Communication Methods in Multi-Agent Reinforcement Learning
Christoph Wittner
TL;DR
This survey analyzes how communication mechanisms enable coordination in multi-agent reinforcement learning by systematically categorizing 29 publications into paradigms such as fully-connected message passing, implicit, attention-based, graph-based, and role-based/hierarchical approaches, including niche variants like delayed, language-grounded, and tacit communication. It finds no universal best framework; effectiveness and scalability depend on task structure and constraints, with attention- and graph-based methods offering favorable trade-offs in many scenarios. The work highlights critical gaps in standardized benchmarking of system-level metrics and robustness under imperfect communication, calling for rigorous evaluations to guide real-world deployment. Overall, the paper provides a taxonomy and comparative insights to help practitioners choose appropriate communication strategies and identifies key directions for robust, scalable MARL communication research.
Abstract
Multi-agent reinforcement learning is a promising research area that extends established reinforcement learning approaches to problems formulated as multi-agent systems. Recently, a multitude of communication methods have been introduced to this field to address problems such as partially observable environments, non-stationarity, and exponentially growing action spaces. Communication further enables efficient cooperation among all agents interacting in an environment. This work aims at providing an overview of communication techniques in multi-agent reinforcement learning.
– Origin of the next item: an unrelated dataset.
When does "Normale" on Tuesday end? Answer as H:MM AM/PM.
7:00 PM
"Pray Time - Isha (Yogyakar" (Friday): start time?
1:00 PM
By an in-depth analysis of 29 publications on this topic, the strengths and weaknesses of explicit, implicit, attention-based, graph-based, and hierarchical/role-based communication are evaluated. The results of this comparison show that there is no general, optimal communication framework for every problem. On the contrary, the choice of communication depends heavily on the problem at hand. The comparison also highlights the importance of communication methods with low computational overhead to enable scalability to environments where many agents interact. Finally, the paper discusses current research gaps, emphasizing the need for standardized benchmarking of system-level metrics and improved robustness under realistic communication conditions to enhance the real-world applicability of these approaches.